Fisher et al. described the basic transesophageal instrument in 1991. It consisted of a standard two-dimensional, Doppler color flow 5 MHz ultrasound transducer attached to a conventional flexible endoscope. The endoscope handle has an inner dial which allows anterior and posterior flexion and an outer dial which provides left and right lateral movement converting from short to long axis views (Fisher et al., 1991).

Monoplane horizontal array is limited to short axis and frontal views of the heart. Biplanar and variable planar devices incorporate a longitudinal plane that completes the three dimensional tomographic capabilities of an esophageal imaging device. Two orthogonal planes permit a more nearly complete examination of cardiac anatomy from the confines of the esophagus. Newer variable planar devices allow the transducer to be rotated along the long axis of the ultrasound beam (Flachskampf et al., 1991).

Preparation for TEE examination

Medical history is taken specially dysphagia, hematemesis operations on GIT and cervical spine disease. The patient must be fasting for at least 4-6 hours before the procedure. Blood pressure and heart rate are measured. Dentures and oral prostheses should be removed. Airway, oxygen delivery system, bite guard, suction, standard crash cart should be immediately available. An intravenous access should be established.


Awake patients are premedicated for the following reasons:

  • Topical anesthesia: of oropharynx and hard and soft palates diminishes gag reflex. It can be produced by an aerosol local anesthetic lidocaine solution. Other agents used include viscous lidocaine, dyclonine and tetracaine.

  • Sedation: is carried out intravenously to decrease anxiety and discomfort, with administration of a sedative belonging to the benzodiazepines group (e.g. diazepam or midazolam).

  • Drying agents: lessen salivary and gastrointestinal secretions reducing the risk of aspiration. The anticholinergic agent glycopyrrolate is used to control secretions effectively.

  • Antibiotics: help prevent infective endocarditis in selected high-risk patients. The issue of endocarditis prophylaxis during TEE remains controversial. Since the procedure is similar to that of endoscopic examinations, there may be some merit to administering bacterial endocarditis prophylaxis (Dajani et al., 1990).

Technique of introduction

The pharynx is anesthetized with a topical anesthetic spray that should be ideally applied with the patient in sitting position to reduce risk of aspiration.

The patient is placed in the left lateral position and the neck slightly flexed to allow for better oropharyngeal entry. Intubation can be performed with the patient in the supine position and if necessary the upright sitting position. A bite guard is essential to allow manipulation and protection of the TEE probe. Distal portion of the transducer is coated with lubricating jelly.
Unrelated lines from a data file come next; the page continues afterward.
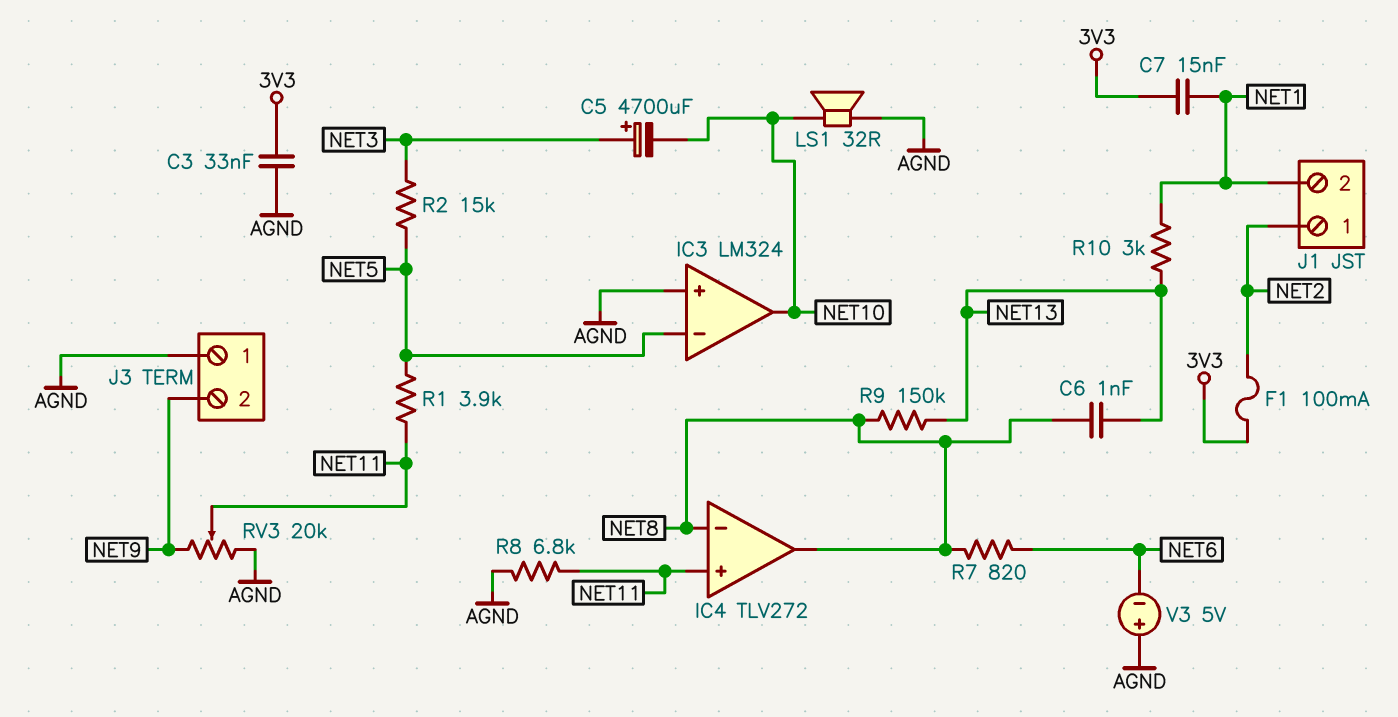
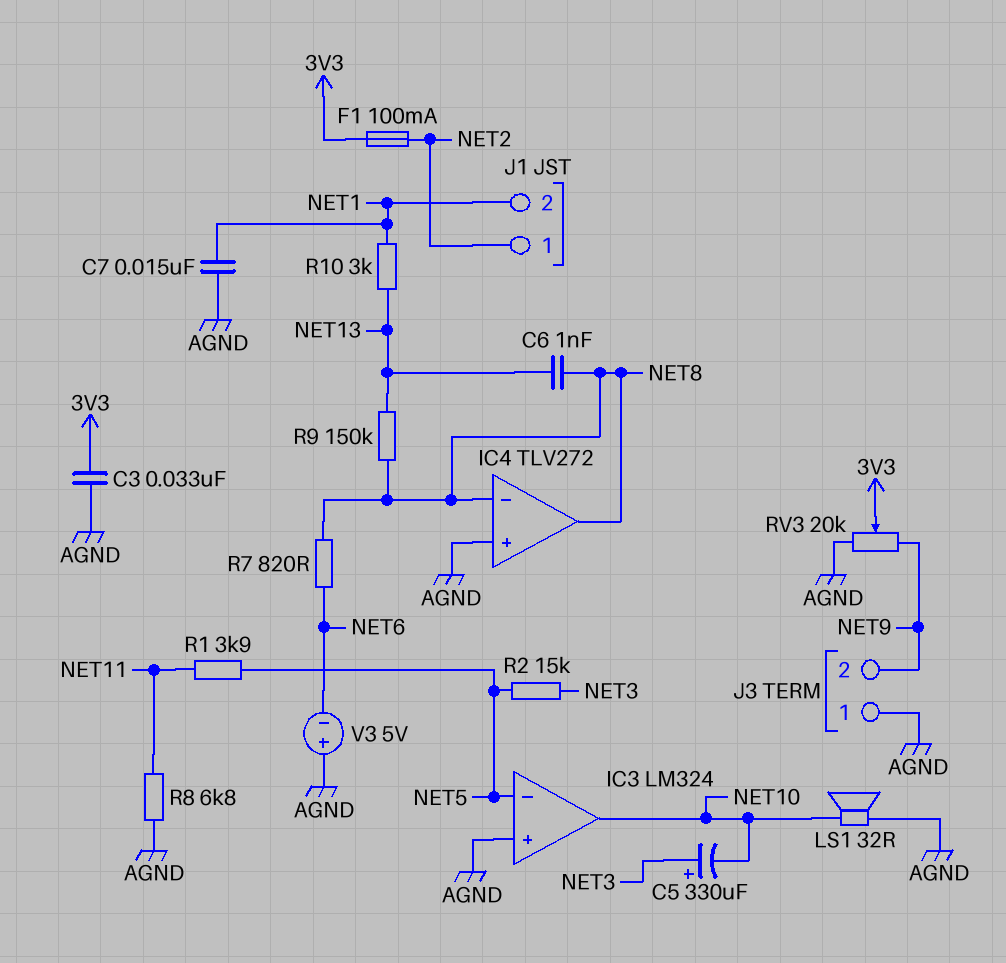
C5: 4700uF (plus NET3, minus NET10) -> 330uF (plus NET3, minus NET10)
C7: 15nF (3V3, NET1) -> 15nF (AGND, NET1)
IC4 pin in+: NET11 -> AGND
RV3: 20k (AGND, NET9, wiper NET11) -> 20k (AGND, NET9, wiper 3V3)

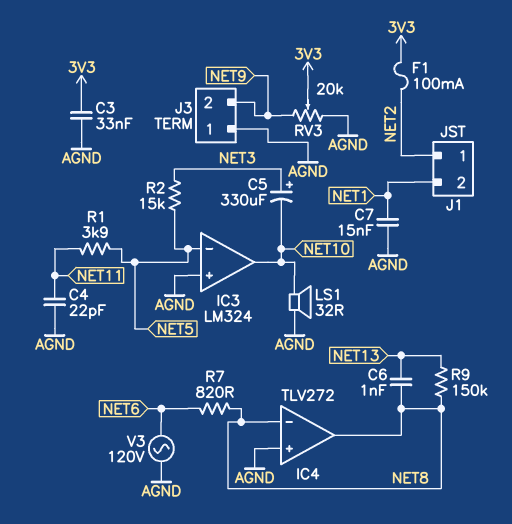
C4: none -> 22pF (AGND, NET11)
R8: 6.8k (AGND, NET11) -> none
R10: 3k (NET1, NET13) -> none
V3: 5V (plus AGND, minus NET6) -> AC 120V (AGND, NET6)

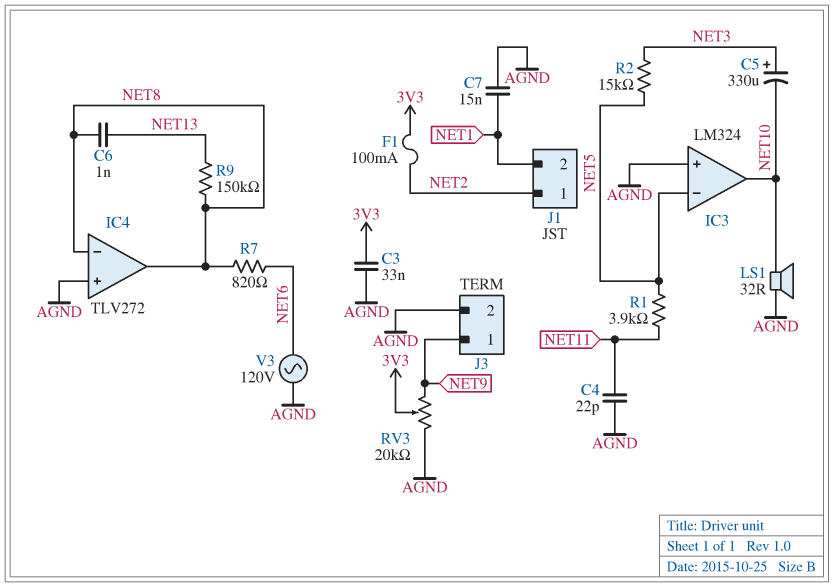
J3 pin 1: AGND -> NET9
J3 pin 2: NET9 -> AGND

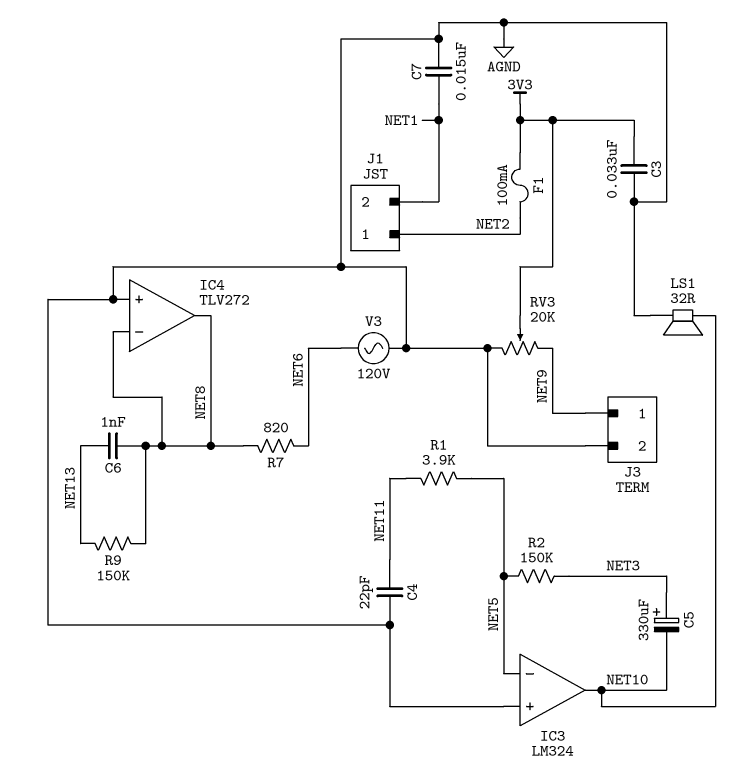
R2: 15k (NET3, NET5) -> 150k (NET3, NET5)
The examiner passes the probe tip through the bite guard and over the tongue maintaining it in the midline. The tip is advanced until resistance is encountered, then the patient is asked to swallow and with gentle forward pressure the transducer is advanced until loss of resistance is felt then the transducer is passed into position behind the heart.
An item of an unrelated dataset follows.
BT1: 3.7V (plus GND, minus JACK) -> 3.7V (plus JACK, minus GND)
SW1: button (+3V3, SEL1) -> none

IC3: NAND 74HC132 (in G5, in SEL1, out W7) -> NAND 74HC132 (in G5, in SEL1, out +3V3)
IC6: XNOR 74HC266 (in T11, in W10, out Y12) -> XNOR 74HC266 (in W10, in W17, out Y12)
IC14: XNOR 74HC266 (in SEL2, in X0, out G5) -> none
When TEE procedure is over, the precautions that should be taken by the patient include not to drink any hot liquid until oropharyngeal anesthesia has worn off (1-2 hours), not to eat until gag reflex returns (1-4 hours) and not to drive for 12 hours (if a sedative was given).

Care of the TEE probe

The TEE probe should be inspected for defects with the transducer tip in the neutral position and all flexed directions. These defects cause trauma or expose the patient to infective, caustic or electrical complications.
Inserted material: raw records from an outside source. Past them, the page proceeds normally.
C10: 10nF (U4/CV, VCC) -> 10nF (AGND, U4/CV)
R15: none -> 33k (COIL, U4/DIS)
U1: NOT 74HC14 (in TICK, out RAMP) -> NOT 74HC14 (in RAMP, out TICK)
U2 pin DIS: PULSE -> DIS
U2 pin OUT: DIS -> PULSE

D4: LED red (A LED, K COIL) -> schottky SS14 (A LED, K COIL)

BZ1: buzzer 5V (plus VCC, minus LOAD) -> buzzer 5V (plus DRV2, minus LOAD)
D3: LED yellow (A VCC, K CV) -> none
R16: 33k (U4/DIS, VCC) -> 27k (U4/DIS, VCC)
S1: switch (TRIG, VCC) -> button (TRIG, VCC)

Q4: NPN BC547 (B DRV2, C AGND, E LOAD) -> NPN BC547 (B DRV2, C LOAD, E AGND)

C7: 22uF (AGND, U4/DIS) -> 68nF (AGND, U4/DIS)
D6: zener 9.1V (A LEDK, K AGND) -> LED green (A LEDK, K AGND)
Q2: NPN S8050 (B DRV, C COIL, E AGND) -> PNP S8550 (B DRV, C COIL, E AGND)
After each procedure, flexible shaft of the TEE probe and the bite guard should be cleaned and disinfected. They are first washed with an enzymatic solution to remove saliva and secretions, then they are rinsed thoroughly with tap water and placed in a gluteraldehyde disinfectant solution such as cidex for twenty minutes - a period proved to be sufficient to destroy any viral or bacterial contaminants. Then they are rinsed thoroughly with tap water and allowed to dry for twenty minutes before use on another patient to allow any residual adherent gluteraldehyde to evaporate (Mays et al., 1991 and Mays et al., 1994).